Twelve Steps to Normal(59)
My heart remains still in my chest, not fluttering even once.
It feels so weird. Final.
I pull the keys out of the ignition and walk inside. Wallis bounces around me in his familiar enthusiastic greeting, but once he gets the attention he desires he pads away.
I set my book bag down by the stairs and wander into the kitchen. Peach is sitting at the kitchen table, my dad’s laptop perched in front of her. She’s wearing thin frames as she studies the screen. A pile of opened mail sits beside her.
“Hey!” she says. “I brought home some cupcakes from the bakery. If you’re hungry, there’s stew on the stove.”
I’m about to thank her when my eye catches the piece of mail at the top of the stack. It’s addressed to my dad, but I notice the return address reads CEDARVILLE HIGH SCHOOL. I pick it up, realizing that it’s my progress report.
I’m immediately infuriated. “Did you go through my mail?”
Peach glances up, startled. Then she notices the envelope in my hand.
My dad emerges from his room. “What’s going on?”
I cross my arms, glaring at her. It’s not enough that they’re infiltrating my home. She has absolutely no right going through my personal items.
My dad takes my progress report from me as Peach tries to explain. “Your dad wanted me to help him get some things in order. I’m filing all of it for—”
“Kira, you have a D in algebra?”
There’s anger in his voice, but I’m too mad to worry about that. Instead I turn to Peach. “You can’t just go through my stuff whenever you feel like it.”
“It was in your daddy’s name, I just assumed—”
My dad steps in. “That’s okay, Peach. I know you’re trying to help.”
I can’t believe it. My dad is actually defending her. I thought we were on the verge of a breakthrough after we talked the other night on the way to Lucky’s.
My face heats up, and I feel my defenses rise. “It’s not okay. What about this is okay?”
I can tell by the look on my dad’s face that my outburst is not welcome, but I don’t care.
“Grams used to take care of the finances,” he says. “I needed a little help getting organized, that’s all.”
Peach stands up. “I—”
“No.” I don’t want to hear it. I’m tired of her always hanging around, worming her way into my life. “I don’t care what my dad says. I don’t want your help—I don’t want you here. You’re not Grams, and you’re not my mother.”
Silence.
Dead. Silence.
I can’t look at my dad. I know he’s furious, but he’s not the only one. I don’t even know why he wanted me to move back here in the first place. Not when he has his Sober Living friends that apparently make his life so much better now.
“Kira, please apologize.”
His authoritative tone is back. I ignore it, taking the stairs two at a time, already aware that I’m going to be in huge trouble, but I don’t care. I close myself off in my room. All I wanted was a normal life with my dad. My dad. Nobody else. I don’t need anyone taking Grams’s place.
Wallis scratches at the door. Sighing, I get up and let him in. He sniffs around my bed skirt before nudging my hand with his nose, urging me to pet him.

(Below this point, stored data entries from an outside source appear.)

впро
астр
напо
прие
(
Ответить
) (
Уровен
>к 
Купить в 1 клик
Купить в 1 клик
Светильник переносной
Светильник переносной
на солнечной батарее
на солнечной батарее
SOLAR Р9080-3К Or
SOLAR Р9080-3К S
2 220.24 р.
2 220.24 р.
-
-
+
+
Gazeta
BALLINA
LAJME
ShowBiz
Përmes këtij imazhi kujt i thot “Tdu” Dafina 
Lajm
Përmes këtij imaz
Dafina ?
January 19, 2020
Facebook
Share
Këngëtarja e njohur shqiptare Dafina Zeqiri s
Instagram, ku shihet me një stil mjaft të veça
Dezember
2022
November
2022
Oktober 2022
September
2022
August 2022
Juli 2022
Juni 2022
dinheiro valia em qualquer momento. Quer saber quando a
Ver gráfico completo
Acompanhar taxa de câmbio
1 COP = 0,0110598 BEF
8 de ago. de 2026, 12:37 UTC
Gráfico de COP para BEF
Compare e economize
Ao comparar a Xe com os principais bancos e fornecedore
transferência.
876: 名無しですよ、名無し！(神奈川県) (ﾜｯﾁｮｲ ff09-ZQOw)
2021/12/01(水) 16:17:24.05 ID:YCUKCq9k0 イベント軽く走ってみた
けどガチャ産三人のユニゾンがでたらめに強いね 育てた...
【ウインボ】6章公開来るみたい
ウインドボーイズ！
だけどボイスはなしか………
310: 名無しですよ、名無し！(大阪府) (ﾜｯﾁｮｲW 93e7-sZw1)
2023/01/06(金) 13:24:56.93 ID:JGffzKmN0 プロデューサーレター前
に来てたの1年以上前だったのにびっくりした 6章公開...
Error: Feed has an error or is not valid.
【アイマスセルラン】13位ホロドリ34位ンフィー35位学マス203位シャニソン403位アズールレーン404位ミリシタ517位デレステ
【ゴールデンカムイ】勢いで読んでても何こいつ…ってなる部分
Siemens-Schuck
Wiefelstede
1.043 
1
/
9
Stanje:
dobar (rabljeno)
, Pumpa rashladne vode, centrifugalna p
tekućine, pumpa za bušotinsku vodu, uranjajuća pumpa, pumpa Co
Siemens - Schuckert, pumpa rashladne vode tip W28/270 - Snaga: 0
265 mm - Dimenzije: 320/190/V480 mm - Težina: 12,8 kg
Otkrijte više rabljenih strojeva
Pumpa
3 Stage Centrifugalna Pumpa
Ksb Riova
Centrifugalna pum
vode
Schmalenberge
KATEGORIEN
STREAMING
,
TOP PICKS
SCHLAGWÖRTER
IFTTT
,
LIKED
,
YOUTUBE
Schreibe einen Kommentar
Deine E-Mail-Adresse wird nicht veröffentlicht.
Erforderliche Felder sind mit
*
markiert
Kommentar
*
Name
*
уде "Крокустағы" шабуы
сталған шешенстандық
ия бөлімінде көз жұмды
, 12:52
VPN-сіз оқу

I remember Nonnie mentioning that she was the fourth person to adopt Wallis. It’s weird, because even though his prior families abandoned him, he still has this automatic trusting demeanor. He’s been cast aside so many times but gives each new person another chance.

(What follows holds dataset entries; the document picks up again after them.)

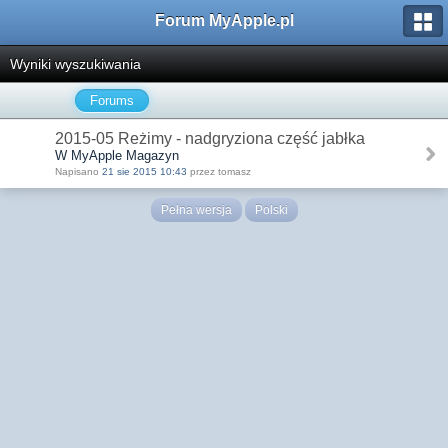
Forum MyApple.pl
Wyniki wyszukiwania
Forums
2015-05 Reżimy - nadgryziona część jabłka
W MyApple Magazyn
Napisano
21 sie 2015 10:43
przez tomasz
Pełna wersja
Polski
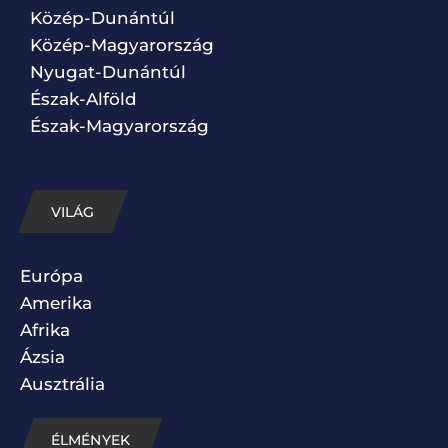
Közép-Dunántúl
Közép-Magyarország
Nyugat-Dunántúl
Észak-Alföld
Észak-Magyarország
VILÁG
Európa
Amerika
Afrika
Ázsia
Ausztrália
ÉLMÉNYEK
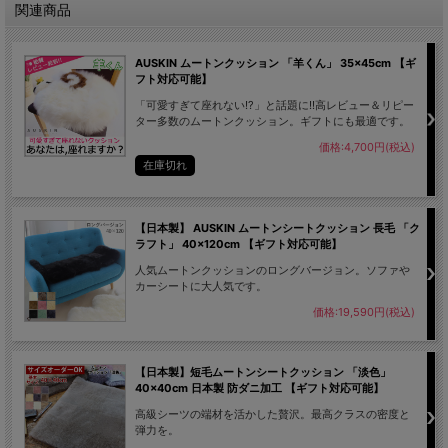
関連商品
AUSKIN ムートンクッション 「羊くん」 35×45cm 【ギ
フト対応可能】
「可愛すぎて座れない!?」と話題に!!高レビュー＆リピー
ター多数のムートンクッション。ギフトにも最適です。
価格:4,700円(税込)
在庫切れ
【日本製】 AUSKIN ムートンシートクッション 長毛 「ク
ラフト」 40×120cm 【ギフト対応可能】
人気ムートンクッションのロングバージョン。ソファや
カーシートに大人気です。
価格:19,590円(税込)
【日本製】短毛ムートンシートクッション 「淡色」
40×40cm 日本製 防ダニ加工 【ギフト対応可能】
高級シーツの端材を活かした贅沢。最高クラスの密度と
弾力を。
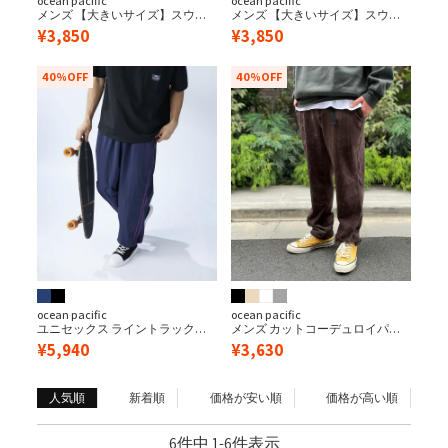
ocean pacific
ocean pacific
メンズ 【大きいサイズ】スウェ
メンズ 【大きいサイズ】スウェ
ット刺繍パンツ
ット刺繍パンツ
¥
3,850
¥
3,850
40%OFF
40%OFF
ocean pacific
ocean pacific
ユニセックス ライントラックパ
メンズ カットコーデュロイパン
ンツ【セットアップ対応】
ツ
¥
5,940
¥
3,630
人気順
新着順
価格が安い順
価格が高い順
6
件中
1
-
6
件表示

A voice in the back of my mind says, You’re the one not giving them a chance.
It says, You’re being too hard on him. On everyone.
Wallis paws at my bed. I let him jump up, which causes the mattress to creak and sag under his weight. I’m still convinced he’s part Shetland pony.

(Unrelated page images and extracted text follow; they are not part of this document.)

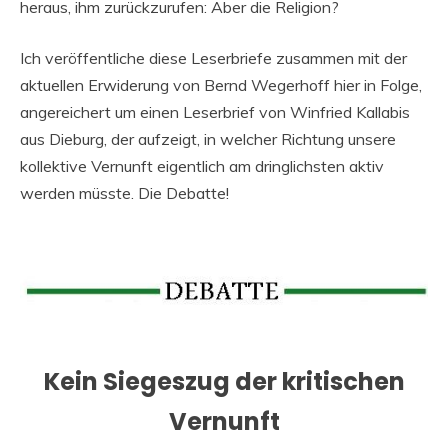
heraus, ihm zurückzurufen: Aber die Religion?
Ich veröffentliche diese Leserbriefe zusammen mit der
aktuellen Erwiderung von Bernd Wegerhoff hier in Folge,
angereichert um einen Leserbrief von Winfried Kallabis
aus Dieburg, der aufzeigt, in welcher Richtung unsere
kollektive Vernunft eigentlich am dringlichsten aktiv
werden müsste. Die Debatte!
Kein Siegeszug der kritischen
Vernunft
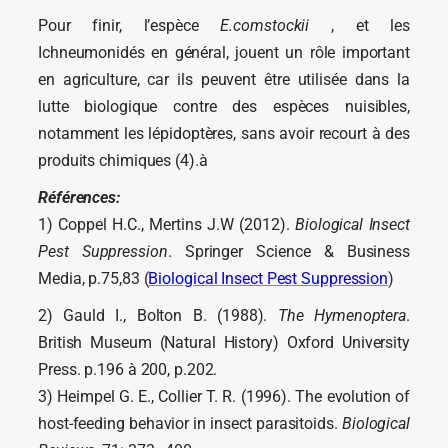
Pour finir, l’espèce
E.comstockii
, et les
Ichneumonidés en général, jouent un rôle important
en agriculture, car ils peuvent être utilisée dans la
lutte biologique contre des espèces nuisibles,
notamment les lépidoptères, sans avoir recourt à des
produits chimiques (4).à
Références:
1) Coppel H.C., Mertins J.W (2012).
Biological Insect
Pest Suppression
. Springer Science & Business
Media, p.75,83 (
Biological Insect Pest Suppression
)
2) Gauld I., Bolton B. (1988).
The Hymenoptera
.
British Museum (Natural History) Oxford University
Press. p.196 à 200, p.202.
3) Heimpel G. E., Collier T. R. (1996). The evolution of
host-feeding behavior in insect parasitoids.
Biological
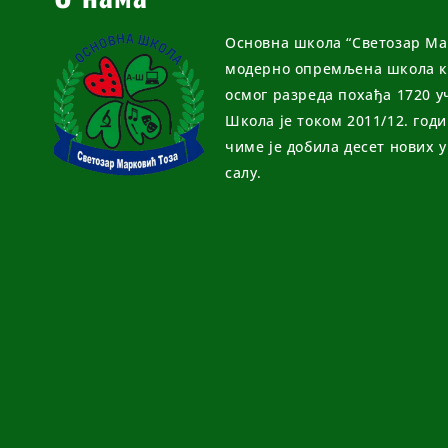
Основна школа “Светозар Мар
модерно опремљена школа ко
осмог разреда похађа 1720 у
Школа је током 2011/12. год
чиме је добила десет нових 
салу.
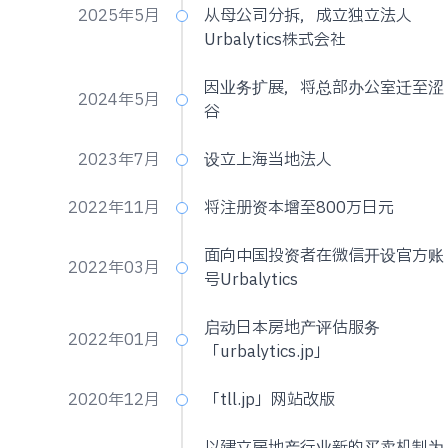
2025年5月
从母公司分拆，成立独立法人
Urbalytics株式会社
因业务扩展，将总部办公室迁至涩
2024年5月
谷
2023年7月
设立上海当地法人
2022年11月
将注册资本增至800万日元
面向中国投资者在微信开设官方账
2022年03月
号Urbalytics
启动日本房地产评估服务
2022年01月
「urbalytics.jp」
2020年12月
「tll.jp」网站改版
以建立房地产行业新的买卖机制为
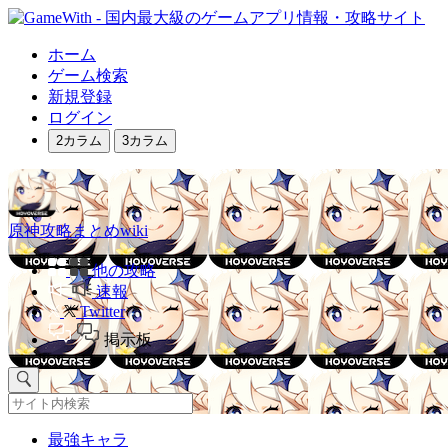
ホーム
ゲーム検索
新規登録
ログイン
2カラム
3カラム
原神攻略まとめwiki
他の攻略
速報
Twitter
掲示板
最強キャラ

I don’t do my homework. Instead I walk over to my desk and unfold my twelve-steps list. My dad and I need to learn how to make a life for ourselves, and that means he can’t use them as a safety net anymore.
It’s time for us to start being our own family, just the two of us.
TWENTY TWO
AFTER LAST NIGHT, I PLAN to leave for school without interacting with anyone. I’m still not in a stellar mood. It’s one thing for my dad to let the recoverees stay here, but to let them meddle in my life? That’s a boundary I’m not about to let any of them cross.
My dad is buttering a piece of toast when I walk into the kitchen. I brace myself for some type of scolding, but I’m surprised to see the softness in his expression when he meets my eyes.
“Goose, about last night.” He sets the knife down beside the plate. “I understand why you’re upset. I don’t want you to feel like anyone is trying to fill Grams’s shoes.”
The defensive side of me begins to dissolve. Could he actually understand why I’m upset about involving them in our personal life?
“But I’d still like you to apologize to Peach. It wasn’t fair to lash out like you did.”
And there it is: The proof that he doesn’t really understand. Because to him, it’s more important that I apologize when I’m the one whose life has been completely derailed not only by his addiction, but by inviting these people here and expecting me to act like everything is perfectly fine.